_Problem to solve:_ Where the records below show a line containing "girl in striped jacket 3.73", start copying; end with the line containing "the white interior door at point 178,174", and copy it too.

_Supplied records:_
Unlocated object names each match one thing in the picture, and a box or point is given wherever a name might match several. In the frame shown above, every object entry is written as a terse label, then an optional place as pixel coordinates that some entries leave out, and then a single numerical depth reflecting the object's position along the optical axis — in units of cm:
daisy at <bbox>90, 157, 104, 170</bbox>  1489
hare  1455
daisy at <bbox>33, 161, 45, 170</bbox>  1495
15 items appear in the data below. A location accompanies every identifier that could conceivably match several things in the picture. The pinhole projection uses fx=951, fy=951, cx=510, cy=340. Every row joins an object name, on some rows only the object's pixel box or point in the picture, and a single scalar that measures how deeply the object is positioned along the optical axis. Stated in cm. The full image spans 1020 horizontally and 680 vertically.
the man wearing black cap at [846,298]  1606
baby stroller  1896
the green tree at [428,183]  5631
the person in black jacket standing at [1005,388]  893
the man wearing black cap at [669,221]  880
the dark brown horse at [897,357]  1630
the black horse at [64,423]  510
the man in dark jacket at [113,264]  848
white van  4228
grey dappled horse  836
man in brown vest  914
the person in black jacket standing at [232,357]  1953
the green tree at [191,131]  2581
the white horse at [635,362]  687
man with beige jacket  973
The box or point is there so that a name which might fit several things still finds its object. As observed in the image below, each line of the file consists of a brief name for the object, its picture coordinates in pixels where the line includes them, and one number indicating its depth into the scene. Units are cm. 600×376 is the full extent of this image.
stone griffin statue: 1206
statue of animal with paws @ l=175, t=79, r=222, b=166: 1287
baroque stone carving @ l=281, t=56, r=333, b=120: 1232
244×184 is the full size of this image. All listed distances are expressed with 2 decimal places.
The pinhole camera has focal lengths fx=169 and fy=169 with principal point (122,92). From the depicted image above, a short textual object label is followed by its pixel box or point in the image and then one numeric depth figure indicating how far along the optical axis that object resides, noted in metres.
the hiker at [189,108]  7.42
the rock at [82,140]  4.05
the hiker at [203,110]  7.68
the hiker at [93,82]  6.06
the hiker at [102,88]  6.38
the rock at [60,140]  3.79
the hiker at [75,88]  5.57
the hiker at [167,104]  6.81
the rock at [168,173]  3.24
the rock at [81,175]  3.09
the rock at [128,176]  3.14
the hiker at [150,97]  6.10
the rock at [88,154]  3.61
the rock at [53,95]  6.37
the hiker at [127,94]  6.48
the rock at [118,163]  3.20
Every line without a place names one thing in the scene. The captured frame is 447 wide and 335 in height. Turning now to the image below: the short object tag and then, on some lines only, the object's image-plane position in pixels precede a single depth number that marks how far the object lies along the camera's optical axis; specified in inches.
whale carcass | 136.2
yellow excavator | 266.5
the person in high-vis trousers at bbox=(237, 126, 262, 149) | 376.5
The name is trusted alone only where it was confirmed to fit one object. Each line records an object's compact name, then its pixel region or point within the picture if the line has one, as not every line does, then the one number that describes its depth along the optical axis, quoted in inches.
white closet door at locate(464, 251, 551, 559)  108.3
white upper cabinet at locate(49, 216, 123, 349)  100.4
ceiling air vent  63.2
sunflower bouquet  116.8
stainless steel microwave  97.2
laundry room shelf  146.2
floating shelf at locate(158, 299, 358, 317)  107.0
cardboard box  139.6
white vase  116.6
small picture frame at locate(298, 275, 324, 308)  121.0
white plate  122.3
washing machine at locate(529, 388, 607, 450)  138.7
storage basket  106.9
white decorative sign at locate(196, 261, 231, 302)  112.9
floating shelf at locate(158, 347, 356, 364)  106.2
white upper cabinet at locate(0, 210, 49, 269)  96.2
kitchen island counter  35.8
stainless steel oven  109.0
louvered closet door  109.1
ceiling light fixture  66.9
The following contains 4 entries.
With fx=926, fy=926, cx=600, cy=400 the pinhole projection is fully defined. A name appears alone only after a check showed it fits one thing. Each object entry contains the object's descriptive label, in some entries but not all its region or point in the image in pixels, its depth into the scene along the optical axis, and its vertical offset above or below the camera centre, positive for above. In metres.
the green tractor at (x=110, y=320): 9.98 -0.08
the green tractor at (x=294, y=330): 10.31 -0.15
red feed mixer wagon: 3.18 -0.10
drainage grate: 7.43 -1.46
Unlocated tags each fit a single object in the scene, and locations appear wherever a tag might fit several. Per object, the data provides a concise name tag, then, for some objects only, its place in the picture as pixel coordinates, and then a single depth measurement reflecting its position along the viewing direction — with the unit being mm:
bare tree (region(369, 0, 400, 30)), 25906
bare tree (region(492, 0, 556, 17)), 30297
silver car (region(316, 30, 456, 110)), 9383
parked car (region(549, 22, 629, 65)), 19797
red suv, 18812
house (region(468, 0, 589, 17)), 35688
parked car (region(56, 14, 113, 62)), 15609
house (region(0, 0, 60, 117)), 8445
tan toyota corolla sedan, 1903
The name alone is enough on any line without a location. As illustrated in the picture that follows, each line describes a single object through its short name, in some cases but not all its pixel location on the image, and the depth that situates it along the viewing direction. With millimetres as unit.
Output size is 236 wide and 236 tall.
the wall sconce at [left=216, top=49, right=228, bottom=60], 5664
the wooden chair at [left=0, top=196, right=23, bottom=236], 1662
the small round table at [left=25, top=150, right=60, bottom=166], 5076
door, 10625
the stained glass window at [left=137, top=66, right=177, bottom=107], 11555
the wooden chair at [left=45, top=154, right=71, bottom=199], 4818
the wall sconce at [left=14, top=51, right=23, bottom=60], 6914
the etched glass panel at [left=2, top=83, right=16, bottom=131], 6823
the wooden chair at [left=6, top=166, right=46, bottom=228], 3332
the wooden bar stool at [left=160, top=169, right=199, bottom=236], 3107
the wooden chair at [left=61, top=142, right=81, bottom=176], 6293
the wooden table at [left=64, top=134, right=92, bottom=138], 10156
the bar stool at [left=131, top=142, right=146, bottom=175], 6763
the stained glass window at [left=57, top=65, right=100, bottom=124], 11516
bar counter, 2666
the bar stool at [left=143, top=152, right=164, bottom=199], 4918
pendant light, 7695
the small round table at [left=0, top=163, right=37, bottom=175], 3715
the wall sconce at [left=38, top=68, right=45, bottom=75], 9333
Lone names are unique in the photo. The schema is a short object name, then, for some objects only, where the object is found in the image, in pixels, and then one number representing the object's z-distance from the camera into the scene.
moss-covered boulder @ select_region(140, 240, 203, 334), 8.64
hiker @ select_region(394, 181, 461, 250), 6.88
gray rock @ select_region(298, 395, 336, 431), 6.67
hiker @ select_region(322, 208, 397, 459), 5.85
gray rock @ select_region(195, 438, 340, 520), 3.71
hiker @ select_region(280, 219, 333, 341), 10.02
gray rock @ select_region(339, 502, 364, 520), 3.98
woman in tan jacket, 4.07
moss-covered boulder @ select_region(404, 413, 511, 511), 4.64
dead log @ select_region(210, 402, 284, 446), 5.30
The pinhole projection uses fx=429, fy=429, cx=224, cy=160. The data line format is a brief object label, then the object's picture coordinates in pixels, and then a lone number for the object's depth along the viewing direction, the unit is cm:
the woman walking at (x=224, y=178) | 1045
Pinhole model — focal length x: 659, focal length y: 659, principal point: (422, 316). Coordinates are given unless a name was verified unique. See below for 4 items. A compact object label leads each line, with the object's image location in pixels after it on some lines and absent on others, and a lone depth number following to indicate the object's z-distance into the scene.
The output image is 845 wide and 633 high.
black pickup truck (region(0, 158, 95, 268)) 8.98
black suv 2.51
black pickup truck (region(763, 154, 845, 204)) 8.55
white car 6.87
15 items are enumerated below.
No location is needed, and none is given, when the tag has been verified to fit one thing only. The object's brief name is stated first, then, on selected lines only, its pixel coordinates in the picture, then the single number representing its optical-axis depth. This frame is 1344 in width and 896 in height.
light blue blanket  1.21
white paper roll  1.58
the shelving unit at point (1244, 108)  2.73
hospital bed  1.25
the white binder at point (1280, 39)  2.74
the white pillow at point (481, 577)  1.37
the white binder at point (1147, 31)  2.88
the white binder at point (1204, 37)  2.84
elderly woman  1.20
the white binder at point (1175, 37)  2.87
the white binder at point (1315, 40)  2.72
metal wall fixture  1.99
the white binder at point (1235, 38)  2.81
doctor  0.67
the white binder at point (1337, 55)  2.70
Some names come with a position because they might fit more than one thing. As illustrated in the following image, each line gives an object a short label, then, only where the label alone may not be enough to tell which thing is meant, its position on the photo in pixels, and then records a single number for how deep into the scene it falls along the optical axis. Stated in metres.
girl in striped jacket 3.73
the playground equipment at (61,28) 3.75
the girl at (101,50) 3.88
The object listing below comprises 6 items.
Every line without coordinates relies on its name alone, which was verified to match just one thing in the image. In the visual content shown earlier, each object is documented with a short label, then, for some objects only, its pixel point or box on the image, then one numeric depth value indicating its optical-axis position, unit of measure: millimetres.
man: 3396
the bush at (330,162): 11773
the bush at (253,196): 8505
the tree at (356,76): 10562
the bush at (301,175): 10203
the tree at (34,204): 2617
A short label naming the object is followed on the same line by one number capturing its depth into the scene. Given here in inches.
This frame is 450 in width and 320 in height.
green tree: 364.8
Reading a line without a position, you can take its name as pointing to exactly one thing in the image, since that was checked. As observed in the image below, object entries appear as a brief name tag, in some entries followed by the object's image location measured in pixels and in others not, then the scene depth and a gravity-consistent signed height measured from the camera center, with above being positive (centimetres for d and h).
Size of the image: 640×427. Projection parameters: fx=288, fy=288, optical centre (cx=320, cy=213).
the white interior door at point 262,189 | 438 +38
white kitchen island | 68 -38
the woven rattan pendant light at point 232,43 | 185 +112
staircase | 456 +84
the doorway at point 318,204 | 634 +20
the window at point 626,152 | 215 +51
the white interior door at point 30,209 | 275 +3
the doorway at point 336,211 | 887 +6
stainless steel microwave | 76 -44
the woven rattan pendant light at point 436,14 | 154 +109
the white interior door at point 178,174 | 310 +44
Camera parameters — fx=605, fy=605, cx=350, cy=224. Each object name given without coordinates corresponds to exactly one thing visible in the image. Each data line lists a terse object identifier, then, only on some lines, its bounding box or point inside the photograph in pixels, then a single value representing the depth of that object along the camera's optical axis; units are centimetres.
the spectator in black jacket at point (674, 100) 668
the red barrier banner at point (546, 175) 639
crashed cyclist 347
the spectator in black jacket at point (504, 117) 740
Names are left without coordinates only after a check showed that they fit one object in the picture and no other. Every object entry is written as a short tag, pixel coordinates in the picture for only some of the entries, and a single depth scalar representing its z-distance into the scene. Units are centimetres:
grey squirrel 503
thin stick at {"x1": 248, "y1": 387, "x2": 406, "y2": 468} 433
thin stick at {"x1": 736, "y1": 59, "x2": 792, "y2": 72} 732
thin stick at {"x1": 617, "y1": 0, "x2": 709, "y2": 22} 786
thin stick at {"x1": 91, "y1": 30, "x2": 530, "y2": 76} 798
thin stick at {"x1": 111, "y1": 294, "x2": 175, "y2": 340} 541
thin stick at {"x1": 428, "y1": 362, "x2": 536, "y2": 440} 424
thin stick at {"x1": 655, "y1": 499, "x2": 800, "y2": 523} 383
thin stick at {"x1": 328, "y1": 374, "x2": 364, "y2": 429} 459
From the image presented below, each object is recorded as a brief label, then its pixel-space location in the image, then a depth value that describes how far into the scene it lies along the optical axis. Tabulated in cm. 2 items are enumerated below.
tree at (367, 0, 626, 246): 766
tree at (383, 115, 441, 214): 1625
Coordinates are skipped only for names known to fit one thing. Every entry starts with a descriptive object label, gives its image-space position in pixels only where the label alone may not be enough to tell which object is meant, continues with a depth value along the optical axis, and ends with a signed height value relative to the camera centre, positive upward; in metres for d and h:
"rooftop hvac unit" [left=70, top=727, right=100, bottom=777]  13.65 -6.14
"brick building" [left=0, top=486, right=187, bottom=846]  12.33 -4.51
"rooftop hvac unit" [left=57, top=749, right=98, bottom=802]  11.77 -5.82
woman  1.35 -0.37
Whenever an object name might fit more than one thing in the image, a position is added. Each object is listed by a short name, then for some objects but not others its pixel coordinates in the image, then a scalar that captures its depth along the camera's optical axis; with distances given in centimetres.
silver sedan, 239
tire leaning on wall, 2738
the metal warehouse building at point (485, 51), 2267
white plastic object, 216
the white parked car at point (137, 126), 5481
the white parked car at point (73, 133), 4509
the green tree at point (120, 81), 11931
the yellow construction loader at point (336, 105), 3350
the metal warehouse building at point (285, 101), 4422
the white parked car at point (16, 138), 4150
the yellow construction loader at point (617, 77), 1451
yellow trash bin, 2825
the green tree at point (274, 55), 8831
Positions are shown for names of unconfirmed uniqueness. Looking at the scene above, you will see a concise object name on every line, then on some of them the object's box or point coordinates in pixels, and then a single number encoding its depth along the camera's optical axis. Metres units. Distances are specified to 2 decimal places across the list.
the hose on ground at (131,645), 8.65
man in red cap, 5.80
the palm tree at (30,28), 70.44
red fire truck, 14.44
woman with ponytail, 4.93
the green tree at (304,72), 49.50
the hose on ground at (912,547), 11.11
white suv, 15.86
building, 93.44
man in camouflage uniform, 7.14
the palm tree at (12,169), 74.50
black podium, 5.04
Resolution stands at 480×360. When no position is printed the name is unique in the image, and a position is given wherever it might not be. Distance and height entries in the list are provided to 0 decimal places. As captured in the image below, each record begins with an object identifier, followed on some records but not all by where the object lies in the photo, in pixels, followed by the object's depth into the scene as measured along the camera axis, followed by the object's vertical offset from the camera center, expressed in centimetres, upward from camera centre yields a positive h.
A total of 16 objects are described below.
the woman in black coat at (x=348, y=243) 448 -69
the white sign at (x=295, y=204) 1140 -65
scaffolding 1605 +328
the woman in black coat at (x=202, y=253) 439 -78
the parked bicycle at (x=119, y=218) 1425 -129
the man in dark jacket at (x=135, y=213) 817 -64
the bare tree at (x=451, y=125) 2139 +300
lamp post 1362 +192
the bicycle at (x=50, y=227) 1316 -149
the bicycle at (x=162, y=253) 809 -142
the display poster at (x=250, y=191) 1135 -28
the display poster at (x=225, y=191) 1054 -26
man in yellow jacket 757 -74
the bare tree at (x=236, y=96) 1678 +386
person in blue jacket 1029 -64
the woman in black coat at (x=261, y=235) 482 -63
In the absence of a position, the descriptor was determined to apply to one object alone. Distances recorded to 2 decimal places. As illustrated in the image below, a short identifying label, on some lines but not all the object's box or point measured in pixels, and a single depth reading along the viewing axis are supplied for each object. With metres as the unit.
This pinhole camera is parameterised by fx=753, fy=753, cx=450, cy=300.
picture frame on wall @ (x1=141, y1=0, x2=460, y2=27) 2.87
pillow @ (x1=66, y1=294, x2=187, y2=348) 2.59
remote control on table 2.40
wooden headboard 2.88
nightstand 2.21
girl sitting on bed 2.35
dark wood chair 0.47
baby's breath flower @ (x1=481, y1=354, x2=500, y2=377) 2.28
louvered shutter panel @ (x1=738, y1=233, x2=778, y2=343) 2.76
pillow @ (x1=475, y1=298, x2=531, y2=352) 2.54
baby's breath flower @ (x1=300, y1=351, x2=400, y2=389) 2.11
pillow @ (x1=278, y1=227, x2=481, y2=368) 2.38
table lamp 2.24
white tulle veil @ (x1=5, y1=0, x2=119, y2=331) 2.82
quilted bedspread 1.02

_Expected output:_
girl in striped jacket 3.73
the playground equipment at (61,28) 3.75
the girl at (101,50) 3.88
The object listing below comprises 6 items.
Every line without coordinates relies on its name alone, which was verified to match just one thing in the image. In the visual content shown earlier, each object is documented with a short label, then, for some objects only, its pixel point or box on the image, then one numeric depth value indicating its optical-axis position, unit of measure: millimetres.
man: 3396
the bush at (330,162): 11773
the bush at (253,196): 8505
the tree at (356,76): 10562
the bush at (301,175): 10203
the tree at (34,204): 2617
A short label naming the object is followed on the same line by one number capturing its depth into the scene. Given here in inches.
This frame is 450 in width and 320 in height.
green tree: 364.8
Reading a line without a position, you can take its name as pointing to exactly one thing in the image, since that was checked. As observed in the image below, object entries appear as a brief name tag, in some entries followed by the object's image location measured in pixels and in others not, then the scene depth and a gravity-consistent signed height measured from the camera center, with above being positive (centimetres for d and h).
Size of the image: 640×427. Projection parameters: fx=288, fy=288, optical centre (cx=320, cy=213).
the white interior door at point 262,189 | 438 +38
white kitchen island | 68 -38
the woven rattan pendant light at point 232,43 | 185 +112
staircase | 456 +84
the doorway at point 318,204 | 634 +20
the window at point 626,152 | 215 +51
the white interior door at point 30,209 | 275 +3
the doorway at point 336,211 | 887 +6
stainless steel microwave | 76 -44
the woven rattan pendant light at point 436,14 | 154 +109
the white interior door at point 178,174 | 310 +44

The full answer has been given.